Transfert d’un juge polonais sans son consentement : primauté du droit de l’Union
Saisie par une juridiction polonaise d’un litige concernant le transfert d’un juge d’une section à juge unique vers une autre, la CJUE rappelle, tout d’abord, que le principe de protection juridictionnelle effective des droits que les justiciables tirent du droit de l’Union constitue un principe général du droit de l’Union qui découle des traditions constitutionnelles communes aux États membres, qui a été consacré par la CEDH.
Selon la Cour, les mutations non consenties d’un juge vers une autre juridiction ou entre deux sections d’une même juridiction sont potentiellement de nature à porter atteinte aux principes d’inamovibilité et d’indépendance des juges.
La Cour précise que l’exigence d’indépendance des juges impose que le régime applicable aux mutations non consenties de ceux-ci présente, à l’instar des règles en matière disciplinaire, notamment les garanties nécessaires afin d’éviter tout risque que cette indépendance soit mise en péril par des interventions externes directes ou indirectes.

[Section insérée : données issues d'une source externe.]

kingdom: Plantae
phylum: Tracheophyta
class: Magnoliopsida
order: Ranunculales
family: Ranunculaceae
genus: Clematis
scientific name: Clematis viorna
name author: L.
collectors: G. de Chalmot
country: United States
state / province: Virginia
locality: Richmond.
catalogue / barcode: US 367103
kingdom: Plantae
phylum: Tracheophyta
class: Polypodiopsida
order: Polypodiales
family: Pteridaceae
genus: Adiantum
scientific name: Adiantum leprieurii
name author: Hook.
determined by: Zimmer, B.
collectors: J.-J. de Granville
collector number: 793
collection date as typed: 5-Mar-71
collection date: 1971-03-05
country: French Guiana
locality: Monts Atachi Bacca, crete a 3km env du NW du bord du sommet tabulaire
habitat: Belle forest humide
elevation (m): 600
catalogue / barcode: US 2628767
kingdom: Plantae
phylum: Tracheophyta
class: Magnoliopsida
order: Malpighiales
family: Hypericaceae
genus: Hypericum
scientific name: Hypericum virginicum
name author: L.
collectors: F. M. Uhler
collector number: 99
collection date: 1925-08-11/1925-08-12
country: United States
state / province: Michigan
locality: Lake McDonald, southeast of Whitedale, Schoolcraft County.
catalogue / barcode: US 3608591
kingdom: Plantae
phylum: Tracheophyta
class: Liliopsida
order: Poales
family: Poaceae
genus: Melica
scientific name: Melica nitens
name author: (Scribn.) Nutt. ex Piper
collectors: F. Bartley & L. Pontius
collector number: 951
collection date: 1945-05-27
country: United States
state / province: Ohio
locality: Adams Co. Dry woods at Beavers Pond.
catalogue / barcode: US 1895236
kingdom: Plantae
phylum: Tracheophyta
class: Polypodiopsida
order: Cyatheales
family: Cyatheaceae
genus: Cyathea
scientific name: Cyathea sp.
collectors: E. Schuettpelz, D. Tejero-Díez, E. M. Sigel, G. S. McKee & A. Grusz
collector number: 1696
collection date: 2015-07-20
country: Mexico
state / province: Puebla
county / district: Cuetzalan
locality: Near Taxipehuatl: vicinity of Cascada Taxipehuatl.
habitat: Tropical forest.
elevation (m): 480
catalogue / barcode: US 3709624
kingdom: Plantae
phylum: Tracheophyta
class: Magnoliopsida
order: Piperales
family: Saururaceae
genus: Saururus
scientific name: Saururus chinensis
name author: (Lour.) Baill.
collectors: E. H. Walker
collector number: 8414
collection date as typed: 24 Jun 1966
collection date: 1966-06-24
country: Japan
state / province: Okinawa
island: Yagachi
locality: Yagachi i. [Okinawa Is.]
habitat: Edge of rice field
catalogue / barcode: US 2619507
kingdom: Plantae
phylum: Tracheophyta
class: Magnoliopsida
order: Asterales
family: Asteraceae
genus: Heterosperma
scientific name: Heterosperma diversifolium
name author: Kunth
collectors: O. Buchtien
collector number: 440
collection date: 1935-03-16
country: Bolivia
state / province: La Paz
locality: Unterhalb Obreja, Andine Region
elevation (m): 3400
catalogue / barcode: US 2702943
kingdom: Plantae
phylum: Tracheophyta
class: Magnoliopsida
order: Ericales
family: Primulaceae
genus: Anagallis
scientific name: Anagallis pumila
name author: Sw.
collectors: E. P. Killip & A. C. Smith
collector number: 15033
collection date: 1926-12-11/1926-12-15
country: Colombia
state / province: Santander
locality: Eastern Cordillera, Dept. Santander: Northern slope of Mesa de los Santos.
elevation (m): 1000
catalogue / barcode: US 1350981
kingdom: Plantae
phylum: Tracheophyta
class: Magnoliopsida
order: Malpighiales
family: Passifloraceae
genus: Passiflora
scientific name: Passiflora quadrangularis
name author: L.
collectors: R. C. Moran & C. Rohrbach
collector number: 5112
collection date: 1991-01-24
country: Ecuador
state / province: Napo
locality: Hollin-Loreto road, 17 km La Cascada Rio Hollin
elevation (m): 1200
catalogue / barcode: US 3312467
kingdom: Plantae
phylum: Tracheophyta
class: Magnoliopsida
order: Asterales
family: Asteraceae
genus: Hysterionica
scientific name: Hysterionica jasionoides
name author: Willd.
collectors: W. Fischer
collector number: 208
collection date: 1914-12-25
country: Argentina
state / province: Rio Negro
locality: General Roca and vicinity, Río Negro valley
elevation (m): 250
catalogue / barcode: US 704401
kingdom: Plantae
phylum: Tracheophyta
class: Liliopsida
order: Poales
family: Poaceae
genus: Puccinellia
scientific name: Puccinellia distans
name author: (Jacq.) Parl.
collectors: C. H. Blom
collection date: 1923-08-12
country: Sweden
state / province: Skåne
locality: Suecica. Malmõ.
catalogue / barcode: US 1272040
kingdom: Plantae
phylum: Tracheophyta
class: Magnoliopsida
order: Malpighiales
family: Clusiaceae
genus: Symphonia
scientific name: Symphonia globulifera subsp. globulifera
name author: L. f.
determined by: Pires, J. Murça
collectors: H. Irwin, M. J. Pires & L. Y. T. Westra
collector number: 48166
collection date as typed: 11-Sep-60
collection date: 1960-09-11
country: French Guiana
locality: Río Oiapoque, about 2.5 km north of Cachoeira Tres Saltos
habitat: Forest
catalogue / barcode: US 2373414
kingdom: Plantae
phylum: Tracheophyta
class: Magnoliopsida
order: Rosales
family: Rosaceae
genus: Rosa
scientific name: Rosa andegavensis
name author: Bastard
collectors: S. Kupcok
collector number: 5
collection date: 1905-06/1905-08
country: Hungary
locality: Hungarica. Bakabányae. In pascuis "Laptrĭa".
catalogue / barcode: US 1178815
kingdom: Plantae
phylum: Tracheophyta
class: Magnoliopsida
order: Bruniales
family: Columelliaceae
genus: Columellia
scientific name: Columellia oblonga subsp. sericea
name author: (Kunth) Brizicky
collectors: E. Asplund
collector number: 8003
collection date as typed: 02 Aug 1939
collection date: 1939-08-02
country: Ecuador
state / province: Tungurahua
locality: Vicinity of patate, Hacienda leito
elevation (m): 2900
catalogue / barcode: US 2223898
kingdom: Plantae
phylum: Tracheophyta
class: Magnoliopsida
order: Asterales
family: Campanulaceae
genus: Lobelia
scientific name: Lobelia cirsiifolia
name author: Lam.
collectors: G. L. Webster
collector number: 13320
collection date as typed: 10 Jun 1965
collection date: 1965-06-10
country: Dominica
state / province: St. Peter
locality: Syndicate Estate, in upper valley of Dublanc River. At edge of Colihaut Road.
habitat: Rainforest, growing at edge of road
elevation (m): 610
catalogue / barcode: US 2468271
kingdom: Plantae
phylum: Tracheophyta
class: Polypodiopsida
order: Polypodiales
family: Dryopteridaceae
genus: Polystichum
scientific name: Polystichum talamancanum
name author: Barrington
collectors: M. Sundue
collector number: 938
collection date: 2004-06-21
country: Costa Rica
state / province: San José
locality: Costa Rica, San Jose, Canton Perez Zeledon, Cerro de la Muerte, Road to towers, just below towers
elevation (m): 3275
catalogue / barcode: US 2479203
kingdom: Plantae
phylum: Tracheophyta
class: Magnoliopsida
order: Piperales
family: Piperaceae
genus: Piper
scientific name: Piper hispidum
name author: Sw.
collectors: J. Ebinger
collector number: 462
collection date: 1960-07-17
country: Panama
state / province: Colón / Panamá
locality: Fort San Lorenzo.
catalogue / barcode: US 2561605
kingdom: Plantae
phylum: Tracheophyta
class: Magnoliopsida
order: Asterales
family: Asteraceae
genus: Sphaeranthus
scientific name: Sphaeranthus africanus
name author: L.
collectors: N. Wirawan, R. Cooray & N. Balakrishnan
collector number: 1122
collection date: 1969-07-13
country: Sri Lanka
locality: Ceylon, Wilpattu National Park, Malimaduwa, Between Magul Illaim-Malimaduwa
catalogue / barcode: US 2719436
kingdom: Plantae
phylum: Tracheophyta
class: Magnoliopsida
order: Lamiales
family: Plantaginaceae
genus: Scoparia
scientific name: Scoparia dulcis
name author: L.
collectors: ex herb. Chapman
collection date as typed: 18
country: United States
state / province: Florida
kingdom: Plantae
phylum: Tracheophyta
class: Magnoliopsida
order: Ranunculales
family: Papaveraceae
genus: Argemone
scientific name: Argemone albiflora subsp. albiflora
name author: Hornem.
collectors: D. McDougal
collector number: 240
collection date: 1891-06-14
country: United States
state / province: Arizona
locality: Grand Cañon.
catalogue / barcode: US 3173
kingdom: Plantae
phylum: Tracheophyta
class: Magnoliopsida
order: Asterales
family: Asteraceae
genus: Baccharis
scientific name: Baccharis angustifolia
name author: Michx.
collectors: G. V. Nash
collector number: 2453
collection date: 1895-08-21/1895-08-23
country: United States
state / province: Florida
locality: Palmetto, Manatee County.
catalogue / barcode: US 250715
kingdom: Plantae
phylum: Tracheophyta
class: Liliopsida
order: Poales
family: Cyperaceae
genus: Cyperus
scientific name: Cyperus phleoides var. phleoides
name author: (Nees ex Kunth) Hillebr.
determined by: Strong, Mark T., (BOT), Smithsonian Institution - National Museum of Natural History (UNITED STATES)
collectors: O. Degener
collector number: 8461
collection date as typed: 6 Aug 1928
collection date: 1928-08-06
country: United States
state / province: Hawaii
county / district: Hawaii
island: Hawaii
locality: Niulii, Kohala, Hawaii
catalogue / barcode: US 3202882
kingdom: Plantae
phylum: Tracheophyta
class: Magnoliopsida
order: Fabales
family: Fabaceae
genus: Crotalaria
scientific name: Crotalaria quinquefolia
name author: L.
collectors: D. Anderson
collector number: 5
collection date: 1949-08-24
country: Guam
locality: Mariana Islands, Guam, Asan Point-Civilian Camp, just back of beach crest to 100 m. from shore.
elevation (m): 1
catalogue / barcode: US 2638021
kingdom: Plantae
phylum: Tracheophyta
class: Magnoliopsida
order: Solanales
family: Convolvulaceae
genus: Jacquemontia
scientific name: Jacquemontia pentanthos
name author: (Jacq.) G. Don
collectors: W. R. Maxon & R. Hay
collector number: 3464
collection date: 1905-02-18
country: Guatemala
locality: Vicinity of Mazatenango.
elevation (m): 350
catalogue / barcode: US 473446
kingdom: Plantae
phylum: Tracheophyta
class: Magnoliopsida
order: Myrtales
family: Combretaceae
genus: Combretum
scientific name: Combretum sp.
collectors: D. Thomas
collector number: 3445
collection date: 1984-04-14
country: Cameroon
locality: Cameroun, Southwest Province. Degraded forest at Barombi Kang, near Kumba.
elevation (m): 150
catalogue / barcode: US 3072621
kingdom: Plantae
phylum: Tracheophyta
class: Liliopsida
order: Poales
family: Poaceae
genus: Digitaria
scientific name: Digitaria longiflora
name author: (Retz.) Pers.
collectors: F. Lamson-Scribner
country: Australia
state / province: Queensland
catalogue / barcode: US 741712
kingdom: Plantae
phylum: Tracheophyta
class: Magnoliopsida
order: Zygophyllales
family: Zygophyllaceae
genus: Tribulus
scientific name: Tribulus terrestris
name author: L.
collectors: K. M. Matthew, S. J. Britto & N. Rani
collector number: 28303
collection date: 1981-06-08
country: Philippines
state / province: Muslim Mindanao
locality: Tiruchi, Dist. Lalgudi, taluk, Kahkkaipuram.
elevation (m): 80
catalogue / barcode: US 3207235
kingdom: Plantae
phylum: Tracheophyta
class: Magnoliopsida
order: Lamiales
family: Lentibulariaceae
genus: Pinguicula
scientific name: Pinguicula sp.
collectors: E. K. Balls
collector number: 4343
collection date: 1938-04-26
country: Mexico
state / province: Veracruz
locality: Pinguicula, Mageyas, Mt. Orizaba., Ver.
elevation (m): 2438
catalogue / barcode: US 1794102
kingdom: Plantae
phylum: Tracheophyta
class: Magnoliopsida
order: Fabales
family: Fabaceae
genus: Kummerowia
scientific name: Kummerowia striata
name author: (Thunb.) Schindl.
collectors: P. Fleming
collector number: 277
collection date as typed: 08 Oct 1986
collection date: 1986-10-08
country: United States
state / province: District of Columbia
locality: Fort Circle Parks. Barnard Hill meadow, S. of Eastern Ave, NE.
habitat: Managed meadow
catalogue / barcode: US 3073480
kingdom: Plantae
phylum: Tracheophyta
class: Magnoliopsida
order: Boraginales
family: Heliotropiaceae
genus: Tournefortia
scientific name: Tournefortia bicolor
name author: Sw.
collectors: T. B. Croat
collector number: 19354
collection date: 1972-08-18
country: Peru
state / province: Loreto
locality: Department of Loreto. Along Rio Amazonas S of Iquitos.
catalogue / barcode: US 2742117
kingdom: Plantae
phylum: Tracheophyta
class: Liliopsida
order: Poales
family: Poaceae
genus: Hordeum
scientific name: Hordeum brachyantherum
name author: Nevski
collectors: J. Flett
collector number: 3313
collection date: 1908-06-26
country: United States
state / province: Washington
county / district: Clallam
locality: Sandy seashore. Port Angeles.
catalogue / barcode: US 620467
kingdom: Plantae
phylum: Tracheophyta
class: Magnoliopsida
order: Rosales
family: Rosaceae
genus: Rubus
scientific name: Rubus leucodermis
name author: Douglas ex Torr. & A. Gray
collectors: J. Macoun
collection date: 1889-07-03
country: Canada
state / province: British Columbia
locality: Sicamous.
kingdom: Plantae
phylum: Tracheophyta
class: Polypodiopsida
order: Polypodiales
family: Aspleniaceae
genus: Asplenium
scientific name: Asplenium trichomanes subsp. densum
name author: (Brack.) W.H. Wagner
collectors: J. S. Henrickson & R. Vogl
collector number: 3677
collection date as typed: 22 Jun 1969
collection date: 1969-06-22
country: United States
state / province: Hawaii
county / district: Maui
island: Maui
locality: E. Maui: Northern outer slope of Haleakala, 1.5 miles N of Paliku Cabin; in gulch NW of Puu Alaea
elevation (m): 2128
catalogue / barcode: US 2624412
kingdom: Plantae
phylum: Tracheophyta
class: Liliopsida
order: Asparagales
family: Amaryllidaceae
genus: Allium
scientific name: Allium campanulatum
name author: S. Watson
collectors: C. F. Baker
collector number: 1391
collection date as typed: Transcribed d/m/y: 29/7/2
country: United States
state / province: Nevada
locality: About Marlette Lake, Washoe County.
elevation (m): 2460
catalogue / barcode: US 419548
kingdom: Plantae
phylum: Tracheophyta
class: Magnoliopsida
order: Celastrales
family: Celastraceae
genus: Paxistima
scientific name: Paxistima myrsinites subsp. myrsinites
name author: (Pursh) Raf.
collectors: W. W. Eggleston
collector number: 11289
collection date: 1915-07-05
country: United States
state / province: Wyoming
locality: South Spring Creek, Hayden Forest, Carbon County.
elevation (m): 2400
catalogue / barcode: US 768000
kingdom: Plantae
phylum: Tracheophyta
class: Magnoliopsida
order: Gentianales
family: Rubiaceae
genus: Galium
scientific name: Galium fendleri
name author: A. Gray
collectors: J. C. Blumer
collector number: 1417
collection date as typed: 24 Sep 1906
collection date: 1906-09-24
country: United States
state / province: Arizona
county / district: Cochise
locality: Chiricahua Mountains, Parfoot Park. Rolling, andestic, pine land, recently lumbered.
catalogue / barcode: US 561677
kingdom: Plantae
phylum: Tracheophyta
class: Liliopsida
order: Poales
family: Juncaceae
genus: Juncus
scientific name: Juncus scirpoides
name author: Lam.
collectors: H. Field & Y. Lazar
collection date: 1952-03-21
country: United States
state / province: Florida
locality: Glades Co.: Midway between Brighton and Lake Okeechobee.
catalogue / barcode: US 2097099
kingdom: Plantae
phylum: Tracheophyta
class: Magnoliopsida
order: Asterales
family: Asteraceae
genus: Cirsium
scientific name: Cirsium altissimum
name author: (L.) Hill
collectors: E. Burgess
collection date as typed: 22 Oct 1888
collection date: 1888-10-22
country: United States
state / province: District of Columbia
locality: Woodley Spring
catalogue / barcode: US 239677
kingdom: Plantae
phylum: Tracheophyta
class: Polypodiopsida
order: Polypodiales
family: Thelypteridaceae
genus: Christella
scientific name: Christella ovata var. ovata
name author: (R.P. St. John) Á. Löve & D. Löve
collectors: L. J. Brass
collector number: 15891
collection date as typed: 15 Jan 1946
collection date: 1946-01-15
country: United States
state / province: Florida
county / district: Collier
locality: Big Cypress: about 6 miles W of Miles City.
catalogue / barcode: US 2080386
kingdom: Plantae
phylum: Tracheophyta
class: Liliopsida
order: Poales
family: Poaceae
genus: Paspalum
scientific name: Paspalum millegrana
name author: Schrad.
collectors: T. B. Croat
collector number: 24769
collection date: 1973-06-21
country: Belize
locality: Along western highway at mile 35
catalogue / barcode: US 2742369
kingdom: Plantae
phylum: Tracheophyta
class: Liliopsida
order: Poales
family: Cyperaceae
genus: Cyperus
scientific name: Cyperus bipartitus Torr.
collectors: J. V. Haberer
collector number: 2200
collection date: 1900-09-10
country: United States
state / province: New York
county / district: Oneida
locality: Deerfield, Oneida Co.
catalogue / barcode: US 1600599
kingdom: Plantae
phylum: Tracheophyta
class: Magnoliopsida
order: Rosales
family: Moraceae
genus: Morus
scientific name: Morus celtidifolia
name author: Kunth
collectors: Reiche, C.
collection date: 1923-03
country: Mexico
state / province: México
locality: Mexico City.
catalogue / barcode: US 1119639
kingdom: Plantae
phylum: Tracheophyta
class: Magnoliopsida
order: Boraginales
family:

L’article 19, paragraphe 1, second alinéa, du Traité de l’Union et le principe de primauté du droit de l’Union doivent être interprétés en ce sens qu’une juridiction nationale saisie d’une demande de récusation se greffant sur un recours par lequel un juge en fonction au sein d’une juridiction susceptible d’interpréter et d’appliquer le droit de l’Union conteste une décision l’ayant muté sans son consentement, doit, lorsqu’une telle conséquence est indispensable au regard de la situation procédurale en cause pour garantir la primauté du droit de l’Union, tenir pour non avenue une ordonnance par laquelle une instance, statuant en dernier degré et en formation à juge unique, a rejeté ledit recours, s’il ressort de l’ensemble des conditions et des circonstances dans lesquelles s’est déroulé le processus de nomination de ce juge unique que cette nomination est intervenue en violation manifeste de règles fondamentales faisant partie intégrante de l’établissement et du fonctionnement du système judiciaire concerné et que l’intégrité du résultat auquel a conduit ledit processus est mise en péril en semant des doutes légitimes, dans l’esprit des justiciables, quant à l’indépendance et à l’impartialité du juge concerné, de telle sorte que ladite ordonnance ne peut être considérée comme émanant d’un tribunal indépendant et impartial, préalablement établi par la loi.